To solve $-3x^2 +2x +1=0$, I'd normally break the middle term and then factorise. But I was wondering if there was a way to skip the factorising step? The factors I'd use in place of the middle term would be $3$ and $-1$. If I were to flip the sign of each, I would get $-3$ and $1$. And then, were I to divide by the coefficient of $x^2$, I would get $1$ and $-1/3$, which are the correct answers. So, my question is, can all quadratics be solved in this way or was this just a fluke? If they can be, then why? If not, then is there any other quick and easy way of solving quadratics mentally? thanks for your help

What you've noticed is called the "Rational Root theorem". It says that if a polynomial equation has all integer coefficients, then any rational root of the equation has to have a numerator that divides the constant term, and a denominator that divides the leading coefficient. To use the theorem, you take all the divisors of the constant term, divide them by all the divisors of the leading coefficient, and then try the all the various results (and their opposites!) in the equation to see if any of them works. It is a fairly quick method, but alas it requires the polynomial to have integer coefficients, and there is no guarantee that it has any integer roots.

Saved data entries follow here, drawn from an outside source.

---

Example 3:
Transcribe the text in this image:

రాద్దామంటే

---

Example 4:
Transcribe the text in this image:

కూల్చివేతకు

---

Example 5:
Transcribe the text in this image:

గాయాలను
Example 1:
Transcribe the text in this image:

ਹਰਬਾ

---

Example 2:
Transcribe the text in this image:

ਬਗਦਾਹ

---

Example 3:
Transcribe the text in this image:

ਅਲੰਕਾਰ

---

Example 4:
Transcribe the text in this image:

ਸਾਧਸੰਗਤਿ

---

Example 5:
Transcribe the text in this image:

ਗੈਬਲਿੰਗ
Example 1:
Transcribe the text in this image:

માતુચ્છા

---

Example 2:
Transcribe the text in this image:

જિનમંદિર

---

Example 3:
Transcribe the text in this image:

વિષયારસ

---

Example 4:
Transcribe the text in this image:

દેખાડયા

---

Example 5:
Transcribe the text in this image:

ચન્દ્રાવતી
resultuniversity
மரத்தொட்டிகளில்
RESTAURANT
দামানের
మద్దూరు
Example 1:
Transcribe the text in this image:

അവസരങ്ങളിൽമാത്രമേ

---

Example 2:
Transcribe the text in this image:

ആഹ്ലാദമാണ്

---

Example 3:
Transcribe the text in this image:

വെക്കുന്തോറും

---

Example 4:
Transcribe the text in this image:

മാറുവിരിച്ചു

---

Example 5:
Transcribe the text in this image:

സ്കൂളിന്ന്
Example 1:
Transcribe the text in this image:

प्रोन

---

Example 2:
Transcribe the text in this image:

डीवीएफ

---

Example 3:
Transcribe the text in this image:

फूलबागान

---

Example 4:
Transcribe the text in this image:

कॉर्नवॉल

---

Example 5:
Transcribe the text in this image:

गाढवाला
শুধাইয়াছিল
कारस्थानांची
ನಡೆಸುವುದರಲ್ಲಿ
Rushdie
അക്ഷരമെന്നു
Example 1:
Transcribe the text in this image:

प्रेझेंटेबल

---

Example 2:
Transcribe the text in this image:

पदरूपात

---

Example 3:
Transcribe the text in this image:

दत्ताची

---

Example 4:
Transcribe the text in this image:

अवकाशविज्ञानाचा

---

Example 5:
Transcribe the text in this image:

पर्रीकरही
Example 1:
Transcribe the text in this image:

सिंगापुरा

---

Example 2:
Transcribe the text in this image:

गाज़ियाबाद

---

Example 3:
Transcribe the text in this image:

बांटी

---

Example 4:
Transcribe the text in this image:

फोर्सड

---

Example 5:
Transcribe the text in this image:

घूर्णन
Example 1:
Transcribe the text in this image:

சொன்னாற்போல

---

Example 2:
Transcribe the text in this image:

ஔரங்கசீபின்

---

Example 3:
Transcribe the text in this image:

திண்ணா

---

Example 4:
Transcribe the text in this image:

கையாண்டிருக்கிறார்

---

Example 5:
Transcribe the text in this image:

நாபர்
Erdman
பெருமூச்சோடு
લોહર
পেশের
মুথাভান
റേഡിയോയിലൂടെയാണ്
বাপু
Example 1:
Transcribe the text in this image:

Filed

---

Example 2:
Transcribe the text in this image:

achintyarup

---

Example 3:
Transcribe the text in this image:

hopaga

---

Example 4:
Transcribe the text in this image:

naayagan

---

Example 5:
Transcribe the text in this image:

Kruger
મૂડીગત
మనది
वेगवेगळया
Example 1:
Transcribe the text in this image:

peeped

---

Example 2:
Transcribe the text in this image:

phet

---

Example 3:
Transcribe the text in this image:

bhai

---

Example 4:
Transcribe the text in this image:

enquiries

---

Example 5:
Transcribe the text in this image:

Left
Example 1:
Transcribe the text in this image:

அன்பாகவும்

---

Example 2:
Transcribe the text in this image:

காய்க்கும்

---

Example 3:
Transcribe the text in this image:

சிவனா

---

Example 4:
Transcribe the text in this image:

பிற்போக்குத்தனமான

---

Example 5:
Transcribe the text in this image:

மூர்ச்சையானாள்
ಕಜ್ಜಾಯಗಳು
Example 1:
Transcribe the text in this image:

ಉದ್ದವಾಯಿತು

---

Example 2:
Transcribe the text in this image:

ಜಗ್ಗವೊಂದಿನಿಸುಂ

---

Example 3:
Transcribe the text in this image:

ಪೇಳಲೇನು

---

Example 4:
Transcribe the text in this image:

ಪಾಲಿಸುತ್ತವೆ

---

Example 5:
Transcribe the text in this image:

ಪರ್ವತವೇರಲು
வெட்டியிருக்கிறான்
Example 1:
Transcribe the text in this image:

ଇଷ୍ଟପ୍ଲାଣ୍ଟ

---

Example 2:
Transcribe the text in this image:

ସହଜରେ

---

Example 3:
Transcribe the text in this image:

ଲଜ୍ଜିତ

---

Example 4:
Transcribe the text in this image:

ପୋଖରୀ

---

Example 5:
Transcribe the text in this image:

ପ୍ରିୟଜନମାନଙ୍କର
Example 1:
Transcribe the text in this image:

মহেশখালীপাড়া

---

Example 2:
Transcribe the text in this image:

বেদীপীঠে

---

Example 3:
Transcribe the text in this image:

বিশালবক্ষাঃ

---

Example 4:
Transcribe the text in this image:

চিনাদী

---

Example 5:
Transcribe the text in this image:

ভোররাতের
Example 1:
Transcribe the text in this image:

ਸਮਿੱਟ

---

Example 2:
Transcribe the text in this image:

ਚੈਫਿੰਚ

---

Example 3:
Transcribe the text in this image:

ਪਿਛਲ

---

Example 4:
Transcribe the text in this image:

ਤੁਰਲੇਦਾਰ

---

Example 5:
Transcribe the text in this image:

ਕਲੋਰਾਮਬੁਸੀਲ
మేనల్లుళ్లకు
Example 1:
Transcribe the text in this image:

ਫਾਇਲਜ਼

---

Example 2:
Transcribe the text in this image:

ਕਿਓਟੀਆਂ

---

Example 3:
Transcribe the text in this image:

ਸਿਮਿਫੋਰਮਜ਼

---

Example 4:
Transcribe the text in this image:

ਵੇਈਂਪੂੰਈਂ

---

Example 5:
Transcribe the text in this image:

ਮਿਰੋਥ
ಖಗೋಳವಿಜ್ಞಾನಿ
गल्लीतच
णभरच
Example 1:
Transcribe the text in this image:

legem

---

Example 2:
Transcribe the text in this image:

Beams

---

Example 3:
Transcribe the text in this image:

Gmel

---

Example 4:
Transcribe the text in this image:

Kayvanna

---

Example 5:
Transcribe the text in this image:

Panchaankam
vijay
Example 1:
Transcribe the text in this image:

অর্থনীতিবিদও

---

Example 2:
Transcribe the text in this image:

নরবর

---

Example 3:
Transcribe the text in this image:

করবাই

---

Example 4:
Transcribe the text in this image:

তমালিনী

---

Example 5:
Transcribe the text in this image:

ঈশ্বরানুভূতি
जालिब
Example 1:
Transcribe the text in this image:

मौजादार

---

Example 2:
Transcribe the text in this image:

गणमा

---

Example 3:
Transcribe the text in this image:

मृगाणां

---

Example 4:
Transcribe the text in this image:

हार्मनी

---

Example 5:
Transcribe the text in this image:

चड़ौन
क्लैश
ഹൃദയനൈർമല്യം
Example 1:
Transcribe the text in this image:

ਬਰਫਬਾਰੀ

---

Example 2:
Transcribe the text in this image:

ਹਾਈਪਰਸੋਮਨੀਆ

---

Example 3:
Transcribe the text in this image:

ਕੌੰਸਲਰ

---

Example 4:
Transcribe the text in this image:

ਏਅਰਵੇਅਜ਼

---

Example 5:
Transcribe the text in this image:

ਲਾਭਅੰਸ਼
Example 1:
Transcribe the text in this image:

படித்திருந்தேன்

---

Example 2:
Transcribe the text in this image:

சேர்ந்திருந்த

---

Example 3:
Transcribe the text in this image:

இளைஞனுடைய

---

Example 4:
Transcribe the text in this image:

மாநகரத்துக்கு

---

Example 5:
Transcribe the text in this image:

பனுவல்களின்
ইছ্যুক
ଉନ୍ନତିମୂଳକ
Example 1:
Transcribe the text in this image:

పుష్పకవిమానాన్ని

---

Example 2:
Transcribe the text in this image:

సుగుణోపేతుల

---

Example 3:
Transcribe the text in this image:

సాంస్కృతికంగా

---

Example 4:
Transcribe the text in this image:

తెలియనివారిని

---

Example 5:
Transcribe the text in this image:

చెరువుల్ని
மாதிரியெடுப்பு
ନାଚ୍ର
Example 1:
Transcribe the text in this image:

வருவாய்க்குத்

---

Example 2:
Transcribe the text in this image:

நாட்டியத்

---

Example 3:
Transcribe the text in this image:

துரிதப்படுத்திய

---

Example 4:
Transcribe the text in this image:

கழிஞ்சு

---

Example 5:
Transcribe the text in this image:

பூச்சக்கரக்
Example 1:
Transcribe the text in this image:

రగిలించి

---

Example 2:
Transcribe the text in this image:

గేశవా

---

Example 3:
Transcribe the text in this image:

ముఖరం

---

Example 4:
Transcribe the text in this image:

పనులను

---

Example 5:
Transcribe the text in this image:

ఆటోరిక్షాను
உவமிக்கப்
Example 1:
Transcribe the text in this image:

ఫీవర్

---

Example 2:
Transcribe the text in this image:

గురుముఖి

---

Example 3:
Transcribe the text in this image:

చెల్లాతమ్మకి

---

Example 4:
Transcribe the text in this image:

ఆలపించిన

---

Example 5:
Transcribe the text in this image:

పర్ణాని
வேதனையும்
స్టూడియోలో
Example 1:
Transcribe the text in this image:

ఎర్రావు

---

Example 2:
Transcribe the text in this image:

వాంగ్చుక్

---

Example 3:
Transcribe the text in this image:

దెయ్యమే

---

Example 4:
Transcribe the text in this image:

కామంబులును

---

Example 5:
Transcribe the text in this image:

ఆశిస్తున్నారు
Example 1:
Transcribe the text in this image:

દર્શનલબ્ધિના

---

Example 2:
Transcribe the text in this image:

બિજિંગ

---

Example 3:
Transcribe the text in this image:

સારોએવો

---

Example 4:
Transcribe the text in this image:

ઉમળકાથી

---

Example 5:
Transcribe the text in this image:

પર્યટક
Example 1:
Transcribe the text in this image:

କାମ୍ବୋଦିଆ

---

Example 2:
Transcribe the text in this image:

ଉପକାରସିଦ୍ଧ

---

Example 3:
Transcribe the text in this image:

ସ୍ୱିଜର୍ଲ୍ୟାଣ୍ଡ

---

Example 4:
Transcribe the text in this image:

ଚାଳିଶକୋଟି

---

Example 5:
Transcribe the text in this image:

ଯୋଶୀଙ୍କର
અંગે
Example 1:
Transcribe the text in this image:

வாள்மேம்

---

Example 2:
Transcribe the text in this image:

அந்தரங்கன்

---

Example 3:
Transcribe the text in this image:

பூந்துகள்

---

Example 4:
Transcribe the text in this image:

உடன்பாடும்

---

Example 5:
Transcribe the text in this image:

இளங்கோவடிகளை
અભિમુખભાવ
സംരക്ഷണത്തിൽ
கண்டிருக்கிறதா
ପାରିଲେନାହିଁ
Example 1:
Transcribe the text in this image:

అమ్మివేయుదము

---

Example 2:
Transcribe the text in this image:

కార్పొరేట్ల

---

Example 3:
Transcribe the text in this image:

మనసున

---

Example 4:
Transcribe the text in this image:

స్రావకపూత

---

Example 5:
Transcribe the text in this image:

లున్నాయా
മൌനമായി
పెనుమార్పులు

So no, you cannot rely on it as a means to solve quadratics. The quadratic equation is still your best friend here...

Notice, we have $$-3x^2+2x+1=0$$ Finding the roots of $-3x^2+2x+1=0$ by quadratic rule as follows

$$x=\frac{-2\pm\sqrt{(2)^2-4(-3)(1)}}{2(-3)}$$ $$x=\frac{-2\pm4}{-6}$$ $$x=\frac{-2+4}{-6}\ \ \vee \ \ x=\frac{-2-4}{-6}$$ $$x=1\ \ \vee \ \ x=-\frac{1}{3}$$ Then, $(x-1)$ & $\left(x+\frac{1}{3}\right)$ will be the factors, thus we can factorize the expression as follows $$-3x^2+2x+1=-3(x-1)\left(x+\frac{1}{3}\right)$$ Hence, we have $$-3(x-1)\left(x+\frac{1}{3}\right)=0$$ or $$(x-1)\left(3x+1\right)=0$$

Alternative Method Factorization can also be done by rearranging the terms as follows $$-3x^2+2x+1=0$$ $$-(3x^2-2x-1)=0$$ $$-(3x^2-3x+x-1)=0$$ $$-(\underbrace {3x^2-3x}+\underbrace{x-1})=0$$ $$-(3x(x-1)+(x-1))=0$$ $$(x-1)(3x+1)=0$$

Observe $a+b+c=-3+2+1=0 \Rightarrow 1$ is a root, thus $x-1$ is a factor of $p(x)=-3x^2+2x+1$, and since its a quadratic, you can guess the other factor: $-3x-1$.

Use the quadratic formula, $x=\frac{-b\pm\sqrt{b^2-4ac}}{2a}$.
So substitute the values and solve accordingly.
For derivation of it, $ax^2+bx+c=0$
$x^2+\frac{bx}{a}=-\frac ca$
$x^2+\frac{bx}a+\frac{b^2}{4a^2}=-\frac ca+\frac{b^2}{4a^2}$
$(x+\frac{b}{2a})^2=\frac{b^2-4ac}{4a^2}$
$x=\frac{-b\pm\sqrt{b^2-4ac}}{2a}$.

As Paul Sinclair brings up in his answer, by the Rational Root Theorem, it is only necessary to check $\pm1$ and $\pm\frac13$. You can use the theorem whenever all coefficients are integers, though of course if all coefficients are rational, you can always just multiply the entire equation by the lowest common denominator to make them integers.

However, it is possible the equation has no rational solutions or no real solutions. I did have a method to solve quadratics mentally, but I'll let others decide if it's easy.

You may already know the roots of any quadratic $ax^2+bx+c$ have a sum of $-\frac ba$ and a product of $\frac ca$. Let's say our two roots are $r+s$ and $r-s$. The sum of the roots is $2r$, so

$$r=-\frac b{2a}$$

Now the product of the roots is

$$r^2-s^2=\frac ca$$ $$s=\sqrt{r^2-\frac ca}$$

I find this a lot easier when $a=1$, $b$ is even, and $c$ is an integer, in which case you can avoid fractions. In your example though, we have $r=-\frac2{2\times-3}=\frac13$, so our answer is $\frac13$ plus or minus something. $s=\sqrt{(\frac 13)^2-\frac1{-3}}=\sqrt{\frac19+\frac13}=\sqrt\frac49=\frac23$. So the solution is $\frac13\pm\frac23$.

For a nicer example to test this method, try $x^2-8x+4=0$.